## THE TASKS
(a) Answer these questions about the forum thread, giving each answer on its own line marked (i), (ii), (iii):
(i) In what year did General Tate's landings at Fishguard take place?
(ii) What is the new film called?
(iii) Which town are the resistance units' efforts in the film centered around?
(b) Can you translate this sentence from the forum thread into Spanish: "Besides it gives the many members of the forum who have delved into the What ifs of history ( Everything from the Auxiliary Units to NATO's Stay Behind Army of the Cold War ) another conundrum to chew over."
(c) Reproduce the forum thread word for word from "Like General Tate's" to "World War ???".

## SOURCE
┄┄┄┄┄┄

German invasion of Wales - Film debut

#1
Well after the German invasion of Gibralter then why not Wales ???

Like General Tate's french revolutionary landings at Fishguard in 1797
an invasion of Wales is not beyond the realm's of possibility. :idea:
Besides it gives the many members of the forum who have delved into
the What ifs of history ( Everything from the Auxiliary Units to NATO's
Stay Behind Army of the Cold War ) another conundrum to chew over.

Fortunately a new film will be making its cinema debut later this month
which I'm sure will meet with your critical aclaim, called Resistance
it delves into the British resistance units efforts around Abergavenny.
Of course it begs the question, just whats so special about Abergavenny
during the Second World War ???

Resistance by Owen Sheers

Resistance Official film trailer
 
#2
Well, the USMC used members of a savage and primitive tribe speaking a virtually unknown language as secure radio operators in the Pacific. I've often wondered why the British Army never went sent recruiting teams to places like Abergavenny with brass trinkets to lure in some of the least unintelligent natives for the same job.

┄┄┄┄┄┄

## GIVEN INFORMATION
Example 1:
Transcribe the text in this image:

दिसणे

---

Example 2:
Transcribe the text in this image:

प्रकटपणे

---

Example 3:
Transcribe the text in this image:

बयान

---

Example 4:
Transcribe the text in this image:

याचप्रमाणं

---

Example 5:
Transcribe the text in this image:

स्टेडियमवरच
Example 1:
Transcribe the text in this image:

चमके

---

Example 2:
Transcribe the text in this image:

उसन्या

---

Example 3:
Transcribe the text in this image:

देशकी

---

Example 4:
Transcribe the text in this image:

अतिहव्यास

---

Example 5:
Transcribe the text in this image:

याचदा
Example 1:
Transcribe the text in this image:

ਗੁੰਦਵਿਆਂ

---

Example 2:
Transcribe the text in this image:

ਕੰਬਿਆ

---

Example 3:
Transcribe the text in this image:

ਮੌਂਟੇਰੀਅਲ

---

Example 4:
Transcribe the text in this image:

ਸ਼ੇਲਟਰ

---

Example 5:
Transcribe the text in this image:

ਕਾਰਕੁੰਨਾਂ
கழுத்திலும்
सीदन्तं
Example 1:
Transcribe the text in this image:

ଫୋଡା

┄┄┄┄┄┄

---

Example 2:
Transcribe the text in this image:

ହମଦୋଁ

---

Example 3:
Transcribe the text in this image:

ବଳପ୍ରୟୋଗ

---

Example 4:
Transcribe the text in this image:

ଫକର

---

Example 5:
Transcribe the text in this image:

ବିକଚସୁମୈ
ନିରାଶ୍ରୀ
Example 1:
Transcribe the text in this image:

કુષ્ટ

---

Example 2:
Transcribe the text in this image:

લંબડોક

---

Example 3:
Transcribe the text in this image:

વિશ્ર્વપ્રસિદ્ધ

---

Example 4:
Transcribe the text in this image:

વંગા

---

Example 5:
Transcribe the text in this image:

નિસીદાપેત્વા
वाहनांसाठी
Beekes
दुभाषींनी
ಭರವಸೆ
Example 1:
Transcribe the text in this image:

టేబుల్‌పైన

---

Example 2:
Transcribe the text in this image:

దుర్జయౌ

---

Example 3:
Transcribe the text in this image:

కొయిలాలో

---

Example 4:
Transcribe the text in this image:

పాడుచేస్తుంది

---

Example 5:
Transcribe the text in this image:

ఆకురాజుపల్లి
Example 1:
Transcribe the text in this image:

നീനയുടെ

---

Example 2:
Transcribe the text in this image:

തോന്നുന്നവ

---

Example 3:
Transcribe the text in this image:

┄┄┄┄┄┄

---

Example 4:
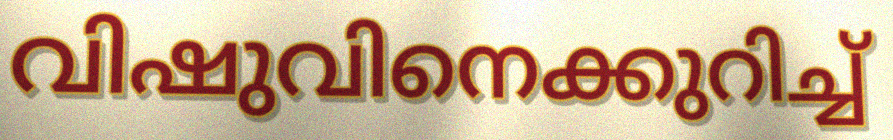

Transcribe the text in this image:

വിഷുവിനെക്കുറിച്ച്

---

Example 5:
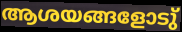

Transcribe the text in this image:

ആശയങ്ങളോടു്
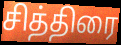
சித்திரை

┄┄┄┄┄┄

## ANSWERS FOR THIS EXERCISE
(a)
(i) 1797
(ii) Resistance
(iii) Abergavenny

(b) Además, ofrece a los numerosos miembros del foro que se han adentrado en los «¿y si...?» de la historia (desde las Auxiliary Units hasta el Stay Behind Army de la OTAN durante la Guerra Fría) otro enigma sobre el que reflexionar.

(c)
Like General Tate's french revolutionary landings at Fishguard in 1797
an invasion of Wales is not beyond the realm's of possibility. :idea:
Besides it gives the many members of the forum who have delved into
the What ifs of history ( Everything from the Auxiliary Units to NATO's
Stay Behind Army of the Cold War ) another conundrum to chew over.

Fortunately a new film will be making its cinema debut later this month
which I'm sure will meet with your critical aclaim, called Resistance
it delves into the British resistance units efforts around Abergavenny.
Of course it begs the question, just whats so special about Abergavenny
during the Second World War ???